In general, there are enough papers coming out of China to suggest that there are quite a few people there who know what they are doing.

Comment by FergusArgyll 1 hour ago

You're correct and I shouldn't have used the word competent. Perhaps "and is therefore not elite enough to be state of the art"?

I also have a soft spot for deepseek because they write such readable papers. I don't have a degree in anything but with a little work I can understand their papers - which I really appreciate.

But I still think my point stands - if you need distillation you won't be SOTA

Comment by surgical_fire 1 hour ago

> China distills and is therefore possibly not that competent.

I heard that argument more than one year ago, when chain of thought and reasoning cycles started to be hudden to protect against distillation.

Meanwhile, models as DeepSeek and MiMo are nothing short of excellent nowadays.

Ever since I switched away from OpenAI to DeepSeek I never felt the need to go back.

Comment by toraway 9 minutes ago

Deepseek Flash V4 really was a "holy shit" moment and deserves the praise/hype it's been getting from users. I have a multi-tier subscription strategy I've maintained for the last year of: 1. $20-$30 plan from first Claude now Codex for "SOTA" 2. Gemini via the extra $10/mo or so from my Google One plan 3. a cheap fallback plan.

Together it gives me plenty of head room/model performance for $40ish/mo, plus letting me compare the various models over time.

Originally I'd been using the Z.AI plan (that I'm still grandfathered into for <1 yr) as my cheap plan but wasn't keeping up with the SOTA progress and is slow/limited now. So I subscribed to the Opencode Go plan and use Deepseek Flash V4 almost exclusively and it is insane how much usage I can get for $10/mo.

I did the math on my Flash usage vs. what I'm paying Opencode and I'm typically not even exceeding $10 in API costs! So it's actually sustainable not rugpull pricing at least for me.

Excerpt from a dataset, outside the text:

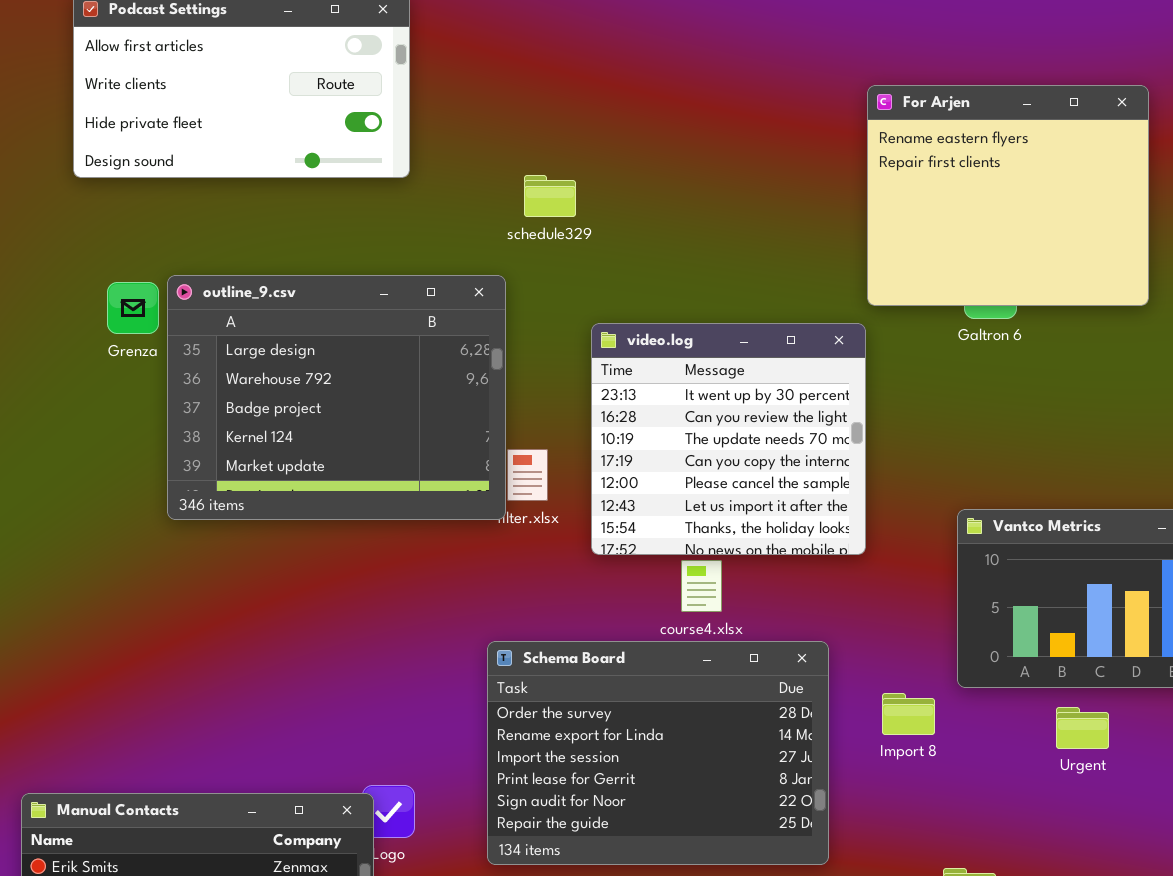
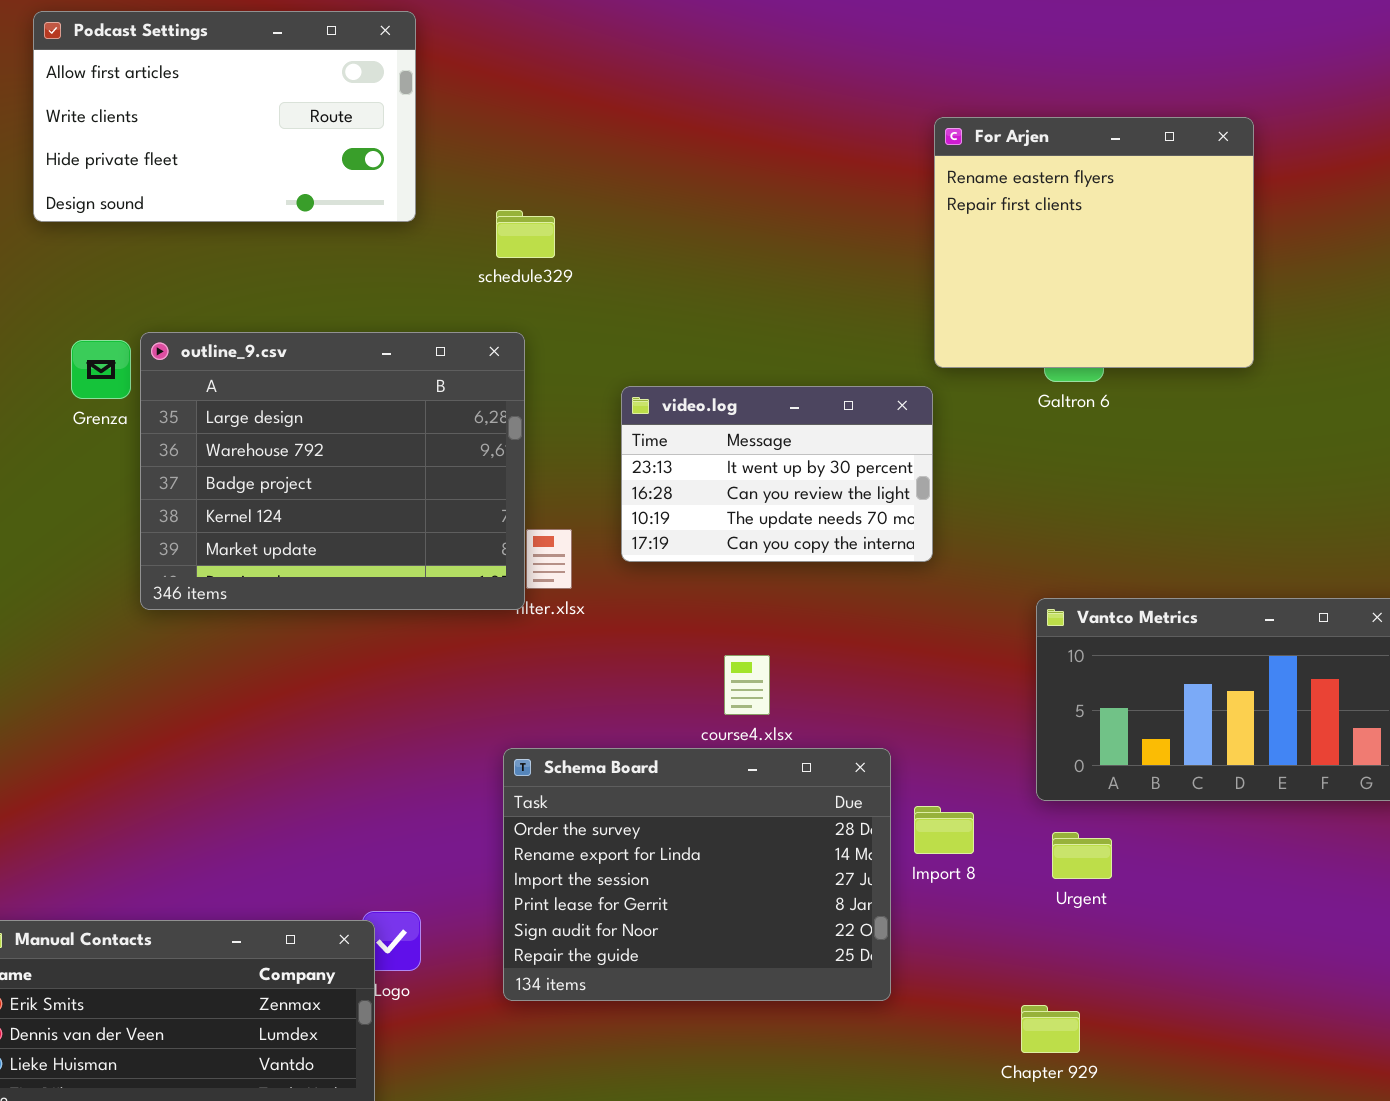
schedule329: [524,175,576,217] -> [496,210,555,258], moved
video.log: [591,323,866,555] -> [621,386,933,562], resized
Import 8: [882,693,935,735] -> [914,806,974,854], moved
Urgent: [1056,707,1109,749] -> [1052,832,1112,879], moved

I can pound it with requests/agentic loops and have it running for 30 min doing whatever the fuck and check back and have spent literal pennies for what would have cost $30+ on my work's Github Copilot plan.

I know enterprise world works under different rules and isn't price sensitive in the same ways as an individual but I truly don't see how this is sustainable for the US AI giants in the long term to maintain like 25x+ markup for 1.25x performance benefit.

IMO it does help explain the recent emphasis on secret, scary "super models" like Mythos to muddy the waters for decision makers with hype and FOMO at at time when companies are beginning to seriously scrutinize their token spending for the first time.

Comment by amunozo 1 hour ago

Tell me, where did OpenAI and Anthropic got their training data? From public sources using legitimate means? Don't make me laugh.

Comment by simonw 1 hour ago

Blaming the head of infrastructure for distillation doesn't make sense to me.

Comment by ReptileMan 1 hour ago

Both. Both are good. Anyway this shows how full of shit Anthropic are - if Mythos was so advanced as they claim - distillation attacks just wouldn't work.